Assim como o frio se sente porque conhecemos a sensação de calor ou o insonso se saboreia porque conhecemos o salgado, também a pobreza se reconhece numa sociedade quando um determinado leque de condições acessíveis a muitos não está disponível para outros.
POR MARGARIDA CASTRO REGO

Hoje gostava de vos convidar a refletir sobre a pobreza. Quando confrontados com esta palavra, a grande maioria de nós é habitualmente remetida para a definição mais tradicional do conceito – uma escassez material na qual o rendimento individual ou familiar é insuficiente para assegurar necessidades consideradas básicas, como a alimentação, a habitação e a saúde.

Assim, por força do hábito ou do vício, pensamos frequentemente que pobre é aquele que não tem comida e teto, mas esquecemo-nos de que, para os nossos padrões atuais, uma vida digna requer muitos outros elementos, como por exemplo o acesso à educação ou à saúde. Claro que estas dimensões são relativas a cada sociedade e dependem amplamente do seu progresso económico e social, variando ao longo do tempo e com as diferentes geografias.

Apesar de o rendimento ser muitas vezes o foco das reflexões sobre a pobreza, gostava que este texto nos fizesse questionar a definição de pobreza, e, por conseguinte, que alargasse o nosso espectro de análise e discussão.

Para tal, trago à nossa conversa uma história que se diz pertencer a Albert Einstein, ainda que sem provas nem certezas dado que o físico se afirmava agnóstico. Um dos seus professores terá apresentado a seguinte teoria – se Deus, criador de tudo, fosse infinitamente bom, então o mal não existiria, mas dado que observamos o mal no nosso dia-a-dia, então Deus não pode existir. Einstein terá desafiado a tese sustentando que o mal não existe em si mesmo, mas que é um reflexo da ausência do bem. Para suportar o seu argumento, o físico recordou ao professor que também o frio e o escuro são conceitos que o Homem criou para se referir à ausência de calor e luz e que não existem naturalmente.

Creio que podemos encaixar a pobreza nesta categoria de conceitos que se definem como sendo a ausência de algo que o Homem conhece e experimenta. Assim como o frio se sente porque conhecemos a sensação de calor ou o insonso se saboreia porque conhecemos o salgado, assim também a pobreza se reconhece numa sociedade quando um determinado leque de condições acessíveis a muitos não está disponível para outros.

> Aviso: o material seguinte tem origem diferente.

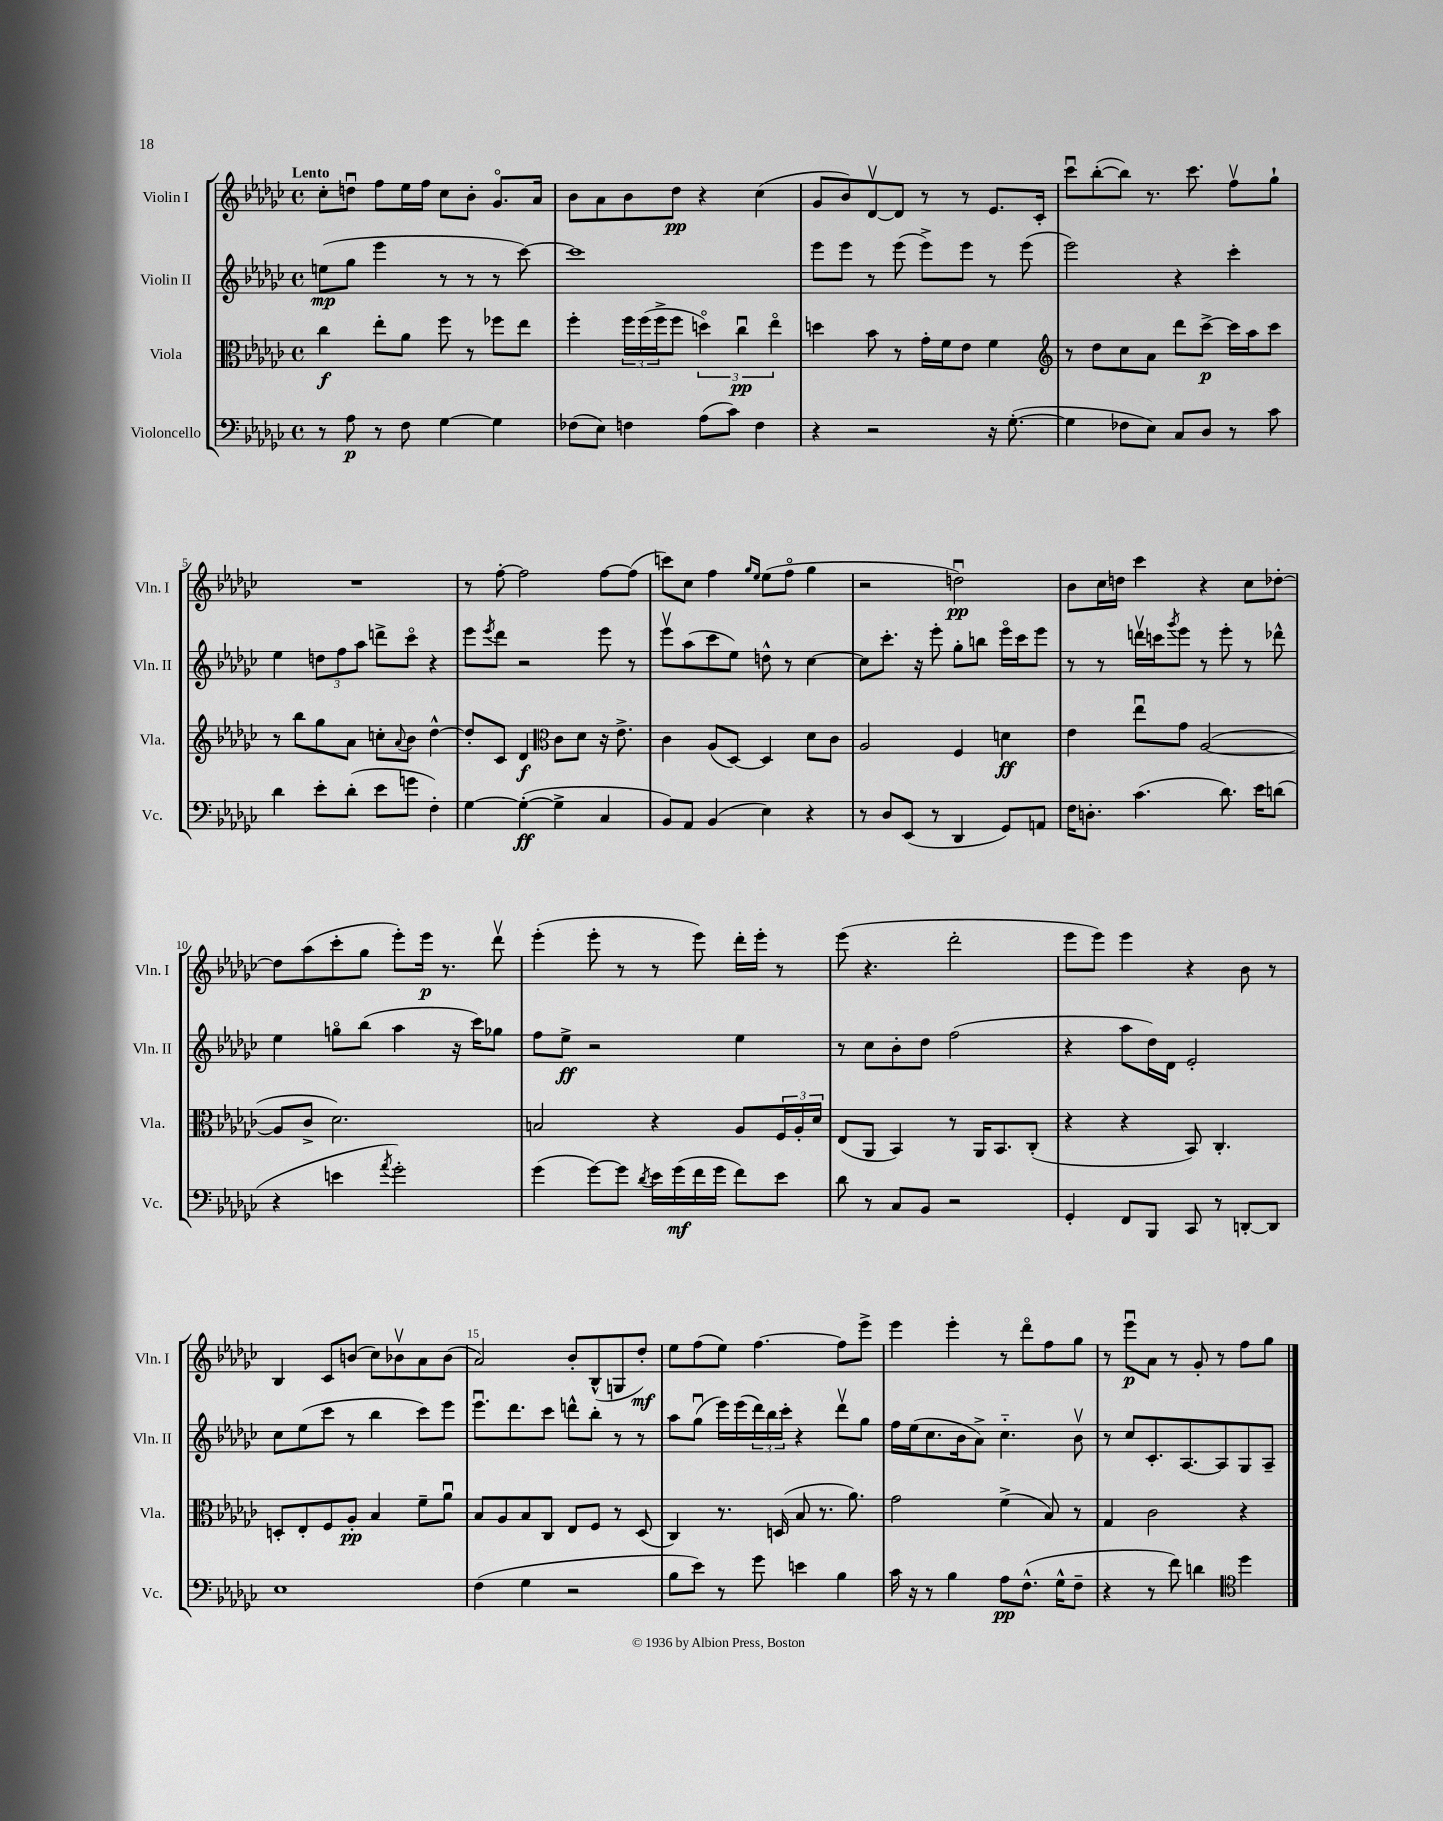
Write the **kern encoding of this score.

**kern	**kern	**kern	**kern
*staff4	*staff3	*staff2	*staff1
*clefF4	*clefC3	*clefG2	*clefG2
*k[b-e-a-d-g-c-]	*k[b-e-a-d-g-c-]	*k[b-e-a-d-g-c-]	*k[b-e-a-d-g-c-]
*M4/4	*M4/4	*M4/4	*M4/4
*met(c)	*met(c)	*met(c)	*met(c)
8r	4cc-	(8ee	8cc-'
8A-	.	8gg-	8ddu
8r	8ee-'	4eee-	8ff
8F	8a-	.	16ee-
.	.	.	16ff
[4G-	8ff	8r	8cc-
.	8r	8r	8b-'
4G-]	8ff-	8r	8.g-o
.	8ee-	[8ccc-)	.
.	.	.	16a-
=	=	=	=
(8F-	4ff'	1ccc-]	8b-
8E-)	.	.	8a-
4F	24ff	.	8b-
.	(24ff	.	.
.	24ff^	.	.
.	8ff	.	8dd-
(8A-	6ddo)	.	4r
8c-)	.	.	.
.	6cc-u	.	.
4F	.	.	(4cc-
.	6ee-o	.	.
=	=	=	=
4r	4dd	8eee-	8g-
.	.	8eee-	8b-)
2r	8b-	8r	[8d-v
.	8r	(8eee-	8d-]
.	16g-'	8eee-^)	8r
.	16f	.	.
.	8e-	8eee-	8r
16r	4f	8r	8.e-
([8.G-'	.	.	.
.	.	(8eee-	.
.	.	.	16c-'
=	=	=	=
*	*clefG2	*	*
4G-]	8r	2eee-)	8ccc-u
.	8dd-	.	([8bb-'
8F-	8cc-	.	8bb-])
8E-)	8a-	.	8.r
8C-	8ddd-	4r	.
.	.	.	8.ccc-
8D-	[8ccc-^	.	.
8r	16ccc-]	4ccc-'	8ffv
.	16aa-	.	.
8c-	8ccc-	.	8gg-`
=	=	=	=
4d-	8r	4ee-	1r
.	8bb-	.	.
8e-'	8gg-	12dd	.
.	.	12ff	.
(8d-'	8a-	.	.
.	.	12aa-	.
8e-	8cc'	8ddd^	.
.	8qqa-	.	.
8g	8b-	8ccc-o	.
4F')	[4dd-^^	4r	.
=	=	=	=
[4G-	8dd-']	8eee-	8r
.	.	8qeee-	.
.	8c-	8ddd-	[8ff'
(4G-'_	4d-	2r	2ff]
*	*clefC3	*	*
4G-^]	8c-	.	.
.	8d-	.	.
4C-	16r	8eee-	[8ff
.	8.e-^	.	.
.	.	8r	(8ff]
=	=	=	=
8BB-)	4c-	8eee-v	8ccc)
8AA-	.	(8aa-	8cc-
(4BB-	(8A-	8ccc-	4ff
.	[8D-)	8ee-)	.
.	.	.	16qqgg-
.	.	.	16qqee-
4E-)	4D-]	8dd^^	(8ee-
.	.	8r	8ffo
4r	8d-	[4cc-	4gg-
.	8c-	.	.
=	=	=	=
8r	2A-	8cc-]	2r
8D-	.	8.ccc-'	.
(8EE-	.	.	.
.	.	16r	.
8r	.	8eee-'	.
4DD-	4F	8gg-'	2ddu)
.	.	8bb	.
8GG-)	4d	16eee-o	.
.	.	16ccc-	.
8AA	.	8eee-	.
=	=	=	=
16F	4e-	8r	8b-
8.D'	.	.	.
.	.	8r	16cc-
.	.	.	16dd
(4.c-	8ee-u	16dddv	4ccc-
.	.	16ccc	.
.	.	8qggg-	.
.	8g-	8eee-	.
.	([2A-	8r	4r
8.d-)	.	8eee-'	.
.	.	8r	8cc-
16e-	.	.	.
(8d	.	8ddd-^^	[8dd-'
=	=	=	=
4r	8A-]	4ee-	8dd-]
.	8c-^	.	(8aa-
4e	2.d-)	8ggo	8ccc-'
.	.	(8bb-	8gg-
8qa-	.	.	.
2g-')	.	4aa-	8eee-')
.	.	.	16eee-
.	.	.	8.r
.	.	16r	.
.	.	16ccc-)	.
.	.	8gg-	8ddd-v
=	=	=	=
(4g-	2B	8ff	(4eee-'
.	.	8ee-^	.
[8g-)	.	2r	8eee-'
8g-]	.	.	8r
8qd-	.	.	.
16e-	4r	.	8r
(16g-	.	.	.
16f	.	.	8eee-)
16g-	.	.	.
8f)	8A-	4ee-	16ddd-'
.	.	.	16eee-'
8e-	24F	.	8r
.	24A-'	.	.
.	24d-	.	.
=	=	=	=
8d-	(8E-	8r	(8eee-
8r	8AA-	8cc-	4.r
8C-	4BB-)	8b-'	.
8BB-	.	8dd-	.
2r	8r	(2ff	2ddd-'
.	16AA-	.	.
.	8.BB-	.	.
.	(8C-'	.	.
=	=	=	=
4GG-'	4r	4r	8eee-
.	.	.	8eee-)
8FF	4r	8aa-	4eee-
8BBB-	.	16dd-)	.
.	.	16d-	.
8CC-	8BB-)	2e-'	4r
8r	4.C-'	.	.
[8DD'	.	.	8b-
8DD]	.	.	8r
=	=	=	=
1E-	8D'	8cc-	4B-
.	8E-'	(8ee-	.
.	8F	8ccc-	8c-
.	8A-'	8r	(8b
.	4B-	4bb-	8cc-)
.	.	.	8b-v
.	8f~	8ccc-)	8a-
.	8a-u	8eee-	(8b-
=	=	=	=
(4F	8B-	8.eee-u	2a-)
.	8A-	.	.
.	.	8.ddd-	.
4G-	8B-	.	.
.	8C-	8ccc-	.
2r	8E-	8ddd^^	8b-'
.	8F	8bb-'	(8B-^^
.	8r	8r	8G
.	(8D-	8r	8dd-')
=	=	=	=
8B-	4C-)	8aa-	8ee-
8e-)	.	(8gg-u	(8ff
8r	8.r	16eee-)	8ee-)
.	.	(16eee-	.
8g-	.	24ddd-)	[4.ff
.	.	24bb-	.
.	(16D	.	.
.	.	24ccc-'	.
4e	8B-	4r	.
.	8.r	.	.
4B-	.	8ddd-v	8ff]
.	8.a-)	.	.
.	.	8gg-	8eee-^
=	=	=	=
16c-	2g-	16ff	4eee-
16r	.	(16ee-	.
8r	.	8.cc-	.
4B-	.	.	4eee-'
.	.	16b-	.
.	.	8a-^)	.
8A-	(4f^	4.cc-'~	8r
(8.F^^	.	.	8ddd-o
.	8B-)	.	8ff
16G-^^	.	.	.
8F~	8r	8b-v	8gg-
=	=	=	=
4r	4G-	8r	8r
.	.	8cc-	8eee-u
8r	2c-	8.c-'	8a-
8f)	.	.	8r
.	.	[8.A-	.
4d	.	.	8g-'
.	.	8A-]	8r
*clefC4	*	*	*
4dd-	4r	8G-	8ff
.	.	8A-~	8gg-
==	==	==	==
*-	*-	*-	*-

Compreende-se pois que a desigualdade é condição sinequanone para a existência de pobreza – só se considera estar pobre aquele que não tem acesso a algo que outros à sua volta têm e que se deseja universal nessa sociedade. Ou seja, quando falamos de pobreza, falamos de um choque de duas realidades, na qual uma representa a ausência ou falência da outra.

Em Portugal, assim como noutros países tidos como desenvolvidos, a pobreza já começa a ser pensada num sentido mais amplo. Consideramos que está em situação de pobreza aquele que não consegue pagar uma renda no final do mês ou que não consegue pagar por uma alimentação adequada, mas também já juntamos à equação dimensões como a saúde, a educação, situação e condições laborais e saneamento básico, entre outras.

O estudo Portugal, Balanço Social 2021 recentemente publicado é prova viva deste progresso. Os autores retratam a pobreza e privação existente no país partindo do rendimento familiar, onde se descobre que apesar de a taxa de pobreza ter vindo a diminuir até 2019, nesse mesmo ano ainda 1,7 milhões de pessoas se encontravam em situação de pobreza (rendimento abaixo de 540 euros por mês). E apesar de o rendimento dar o mote para a discussão, a análise extende-se bem para lá deste, realçando, entre outros, fatores como as condições habitacionais (por exemplo, a capacidade de manter a casa aquecida ou a sua lotação), o acesso a meios de transporte e telecomunicações e o acesso a uma alimentação rica em termos nutritivos.

Acredito que é nossa responsabilidade conhecermos e integrarmos estas diferentes dimensões na nossa definição de pobreza. Para corrigirmos um problema, é necessário, em primeiro lugar, identificá-lo corretamente e creio que defender um conceito de pobreza abrangente será um dos maiores sinais de progresso numa sociedade que deseja verdadeiramente inclusiva.

Margarida Castro Rego

Nasceu em Lisboa em 1996. Completou o curso e o mestrado na NOVA SBE onde desenvolveu um gosto especial por políticas públicas. Atualmente trabalha em Londres no departamento de economia aplicada da consultora Oxford Economics.